Problem requirements » Number of lines below with "building": work it out and reply with that number only.

-- Records shown follows --

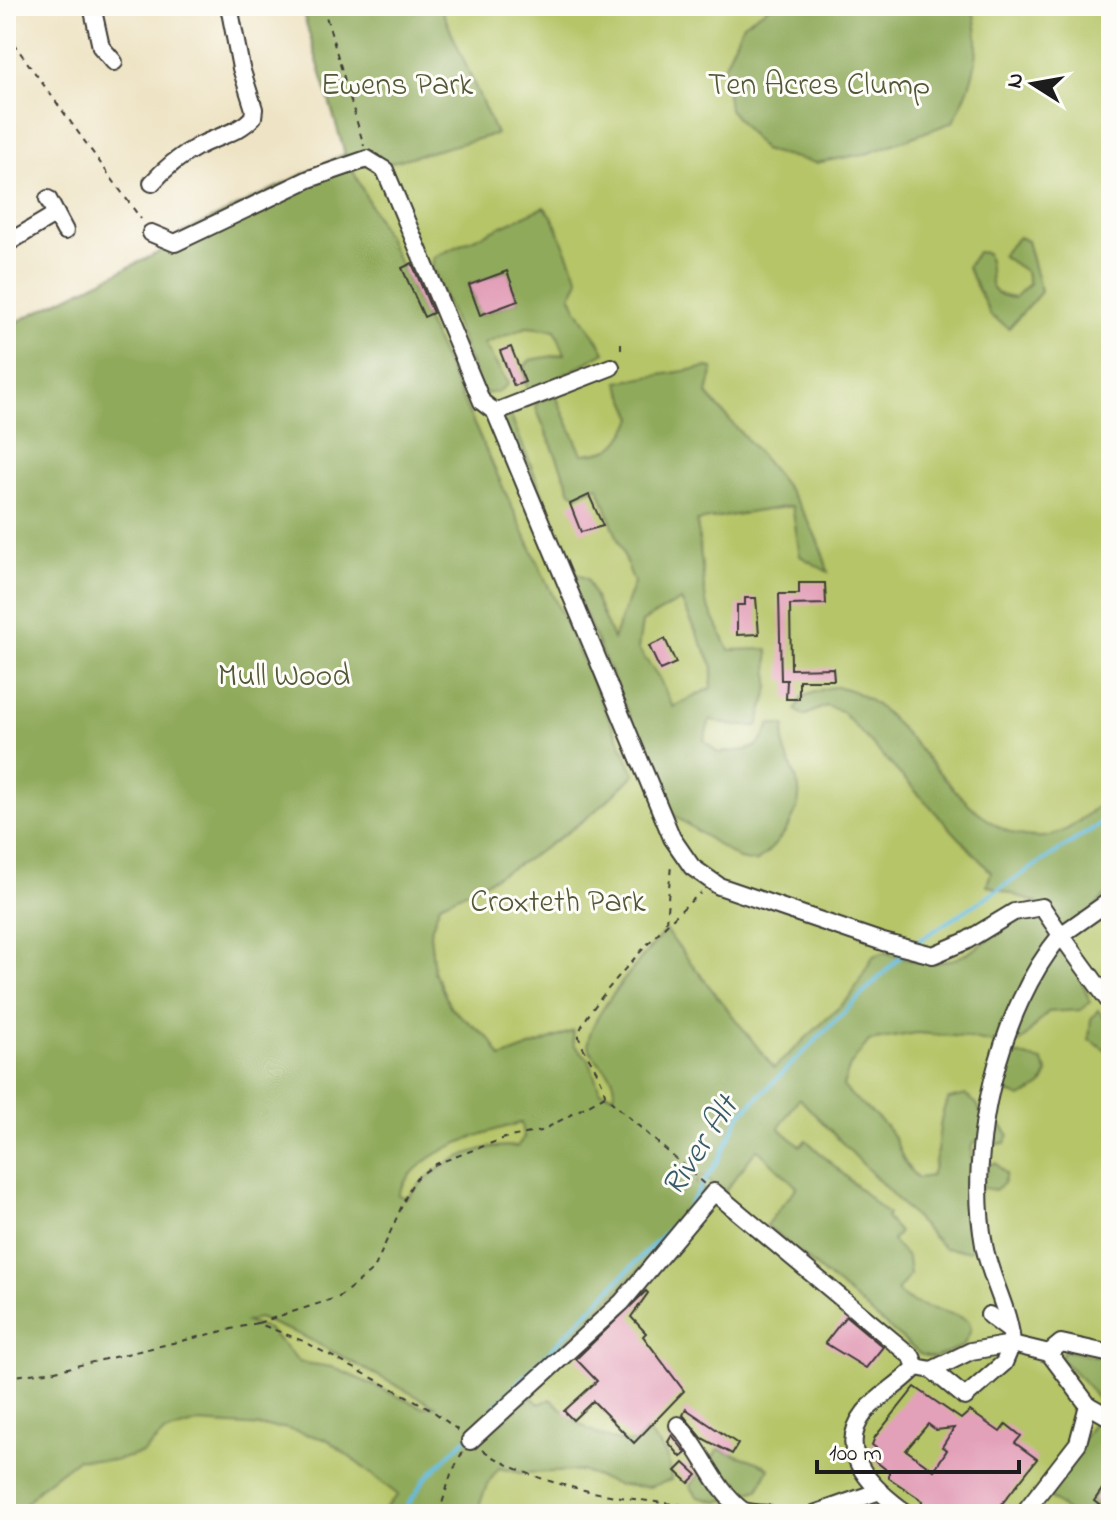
<svg xmlns="http://www.w3.org/2000/svg" width="1117" height="1520" viewBox="0 0 1117 1520" font-family="'Indie Flower',sans-serif">
  <style>
    .green { fill: #b6c568; stroke: #697042; stroke-width: 2 }
    .forest { fill: #90aa5c; stroke: #56633c; stroke-width: 2; fill-rule: evenodd }
    .lines { fill: none; stroke-linecap: round; stroke-linejoin: round }
    .stream { stroke: #62bcdf; stroke-width: 4 }
    .building { fill: #e3a0b9; fill-rule: evenodd }
    .minor-casing { stroke: #3c3a35; stroke-width: 20 }
    .path { stroke: #3c3a35; stroke-width: 2; stroke-dasharray: 6 6; stroke-linecap: butt }
    .minor { stroke: #fff; stroke-width: 16 }
    .labels { text-anchor: middle; stroke-width: 6; stroke-linejoin: round; paint-order: stroke }
    .park-label { font-size: 32px; fill: #525737; stroke: #fdfcf7 }
    .water-label { font-size: 34px; font-style: italic; fill: #385c6a; stroke: #fdfcf7 }
  </style>
  <rect width="100%" height="100%" fill="#fdfcf7"/>
  <filter id="ink" filterUnits="userSpaceOnUse"><feTurbulence type="fractalNoise" baseFrequency=".0125" numOctaves="2"/><feDisplacementMap in="SourceGraphic" scale="16" xChannelSelector="R" yChannelSelector="G"/><feConvolveMatrix kernelMatrix="1 2 1 2 8 2 1 2 1" color-interpolation-filters="sRGB"/></filter>
  <filter id="wash" filterUnits="userSpaceOnUse"><feTurbulence type="fractalNoise" baseFrequency=".006" numOctaves="4" result="noise"/><feDisplacementMap in="SourceGraphic" scale="32" xChannelSelector="R" yChannelSelector="G"/><feGaussianBlur stdDeviation="1.8" result="paint"/><feColorMatrix in="noise" values="0 0 0 0 0 0 0 0 0 0 0 0 0 0 0 0 0 1.4 0 .05"/><feComposite in="paint" operator="in"/></filter>
  <g filter="url(#wash)">
    <rect width="100%" height="100%" fill="#eee3c4"/>
    <polygon class="green" points="301,6 1111,6 1111,1472 1092,1500 1108,1514 6,1514 6,327 166,249 175,237 345,154"/>
    <g class="forest">
      <path d="M301 6H440L496 134 385 164 345 155 402 268 635 774C579 832 513 871 440 904L430 933 434 971 451 1008 491 1040 501 1058 573 1031 574 1045 588 1058 600 1091 614 1095C619 1071 596 1067 589 1048 580 1024 649 951 665 930L774 1068 851 996 873 956 885 952C962 983 978 940 1037 903L987 885 991 872 841 711 826 706 804 716 796 710 802 697C812 694 826 686 837 687 909 694 963 854 1050 836 1073 831 1091 809 1111 796V890L1061 942C1075 960 1082 981 1090 1002L1081 1010 1048 1012 1022 1041 1010 1047 964 1037 917 1033 869 1041 850 1066 843 1086C856 1104 876 1112 889 1130 901 1146 901 1165 918 1178L931 1176C941 1151 936 1123 948 1099L966 1095 977 1104 982 1116 997 1121 1009 1135 1005 1143 987 1145 979 1139 972 1145 971 1158 977 1165 996 1163 1006 1174 1003 1184 995 1190 972 1186 966 1194 965 1225 975 1237 977 1246 968 1251 944 1248 799 1098 779 1128 800 1146 806 1140 888 1215 886 1218 899 1232 892 1241 908 1258 910 1275 897 1291C914 1310 946 1308 969 1321L971 1330 963 1346 934 1358 920 1354 766 1225 797 1187 757 1149 724 1193 702 1176 696 1183 706 1192 651 1258 522 1388 539 1404 551 1399C576 1423 599 1441 634 1443L646 1431C662 1446 671 1457 671 1480L649 1487 617 1485 582 1471 520 1473 499 1468 487 1485 476 1514H380L398 1495 328 1440 284 1428 197 1423 164 1433 143 1453 114 1461 77 1459 42 1486 16 1514H6V327L166 249 175 237 345 154ZM521 1123 524 1137 517 1147C476 1142 433 1166 407 1198L398 1195C414 1152 481 1133 521 1123ZM258 1318 303 1336 435 1406 422 1407 332 1367 299 1362 268 1329 246 1322Z"/>
      <path d="M771 6H972C984 51 974 82 953 122L869 153 816 163 763 150 729 109 724 67 743 24Z"/>
      <path d="M544 207 552 216 579 280 571 296C579 319 595 331 605 352L533 392 527 391 524 367 530 360 565 354 555 330 527 327 484 344 508 384 498 392 483 394 432 266 434 257ZM506 271 518 301 480 315 469 285Z"/>
      <path d="M1019 237 1027 241 1041 292 1009 328 991 316 967 267 977 252 987 253C996 276 979 293 1014 298L1029 284 1026 272 1001 255Z"/>
      <path d="M708 367 713 368 707 394C753 449 811 500 828 572L800 556 792 506 697 521 706 602 729 650 768 649 769 688 758 726H737L710 720 704 740 718 753C747 749 760 755 770 724L785 726C780 752 790 759 797 781 808 810 777 846 756 862L739 859 672 814 499 417 509 412 575 573 587 579 613 639 634 583 598 486 578 495 571 491 536 408 537 401 556 396 582 454C617 451 616 447 634 418L618 382ZM681 600 713 667 711 688 673 707 658 676 638 649 642 622Z"/>
      <polygon points="1098,1010 1111,1029 1109,1053 1089,1039 1091,1019"/>
      <polygon points="1010,1053 1042,1061 1048,1073 1042,1085 1021,1098 997,1088"/>
      <polygon points="1064,1350 1111,1359 1111,1472 1092,1500 1108,1514 1069,1514 1048,1495 1103,1407 1082,1379 1060,1359"/>
      <path d="M719 1449C736 1457 752 1457 769 1468L759 1489 718 1502 698 1497 690 1486Z"/>
    </g>
    <g class="lines">
      <g class="stream">
        <polyline points="915,943 1111,817"/>
        <polyline points="493,1409 684,1213 719,1159 740,1115 905,952"/>
        <polyline points="402,1514 425,1479 465,1439"/>
      </g>
    </g>
    <g id="blocks">
      <g class="building">
        <polygon points="412,263 433,313 424,317 402,268"/>
        <polygon points="507,271 518,301 480,315 469,285"/>
        <polygon points="511,347 525,382 514,386 500,351"/>
        <polygon points="589,495 603,526 581,532 570,504"/>
        <polygon points="799,583 825,583 826,604 790,605 791,669 833,668 834,680 799,680 799,699 786,699 787,680 781,680 779,594 799,594"/>
        <polygon points="745,598 756,598 759,634 737,635 737,605 745,605"/>
        <polygon points="665,639 676,663 660,670 649,646"/>
        <polygon points="646,1291 648,1293 631,1317 646,1333 643,1336 684,1391 634,1443 593,1401 573,1420 564,1411 597,1381 576,1359"/>
        <polygon points="846,1316 883,1347 866,1368 825,1343"/>
        <path d="M915 1387 961 1419 970 1411 1000 1432 1006 1424 1021 1436 1015 1443 1037 1459 994 1514H932L920 1505 923 1501 889 1478V1472L873 1459 879 1450 872 1445 875 1437ZM928 1424 936 1430 954 1428 942 1447 947 1450 934 1470 906 1450Z"/>
        <polygon points="686,1409 738,1444 732,1454 702,1438 683,1415"/>
        <polygon points="672,1435 686,1453 681,1457 668,1442"/>
        <polygon points="684,1463 697,1475 689,1483 676,1471"/>
        <polygon points="1103,1488 1111,1494 1111,1514 1094,1501"/>
      </g>
    </g>
  </g>
  <g filter="url(#ink)">
    <use href="#blocks" fill-opacity="0" stroke="#3c3a35" stroke-width="2"/>
    <g class="lines">
      <g class="minor-casing">
        <g id="minor">
          <polyline points="92,6 101,47 114,62"/>
          <path d="M152 183C165 168 180 156 197 147 216 136 238 134 253 117L254 109 241 68 229 6"/>
          <polyline points="48,199 65,231"/>
          <path d="M151 233 175 243 309 179 367 159 385 170 482 402 495 412 672 838 692 867 719 886 883 942 933 955 966 941 1014 912 1042 907 1061 935C999 1009 966 1149 984 1245 990 1279 1010 1310 1012 1344L1049 1353 1088 1405 1078 1443 1023 1514"/>
          <polyline points="6,244 56,214"/>
          <polyline points="495,412 611,367"/>
          <polyline points="1111,900 1061,935 1111,1004"/>
          <polyline points="989,1315 1009,1330"/>
          <polyline points="1049,1353 1061,1343 1111,1354"/>
          <polyline points="916,1367 932,1370 965,1397 1004,1363 1012,1344 971,1351 932,1370"/>
          <polyline points="1088,1405 1111,1418"/>
          <path d="M678 1425C701 1448 715 1490 742 1510 749 1514 759 1513 767 1514"/>
          <path d="M470 1441 622 1302 714 1192 912 1357 916 1367C900 1385 880 1394 865 1412 832 1454 877 1492 908 1514"/>
          <polyline points="814,1514 877,1492"/>
        </g>
      </g>
      <g class="path">
        <polyline points="323,6 364,146"/>
        <polyline points="6,33 141,219"/>
        <polyline points="621,343 621,354"/>
        <polyline points="666,922 671,865"/>
        <path d="M605 1095C603 1073 577 1045 579 1034 583 1009 678 909 701 893"/>
        <polyline points="258,1323 339,1297 374,1269 408,1192 416,1178 436,1164 505,1138 541,1131 605,1096 704,1184"/>
        <polyline points="6,1377 55,1371 257,1323 303,1341 429,1408 459,1431"/>
        <path d="M483 1450C544 1493 646 1501 719 1509"/>
        <polyline points="439,1514 451,1474 463,1452"/>
      </g>
      <use href="#minor" class="minor"/>
    </g>
  </g>
  <g class="labels">
    <g class="park-label">
      <text x="397" y="94">Ewens Park</text>
      <text x="819" y="94">Ten Acres Clump</text>
      <text x="284" y="685">Mull Wood</text>
      <text x="558" y="911">Croxteth Park</text>
    </g>
    <g class="water-label">
      <text transform="translate(698 1145) rotate(-57)" y="12">River Alt</text>
    </g>
  </g>
  <rect width="1117" height="1520" fill="none" stroke="#fdfcf7" stroke-width="32"/>
  <g transform="translate(1033 84) rotate(281)" stroke="#fdfcf7" stroke-width="6" paint-order="stroke">
  <path d="M0-6L14 30L0 20L-14 30Z" fill="#1c1c1c"/>
  <text y="-12" font-size="22" font-weight="bold" text-anchor="middle" fill="#1c1c1c">N</text>
  </g>
  <path d="M817 1460v12h202v-12" fill="none" stroke="#1c1c1c" stroke-width="4"/>
  <text x="829" y="1460" font-size="24" fill="#1c1c1c" stroke="#fdfcf7" stroke-width="6" paint-order="stroke">100 m</text>
</svg>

-- Records shown concluded --

Reply » 2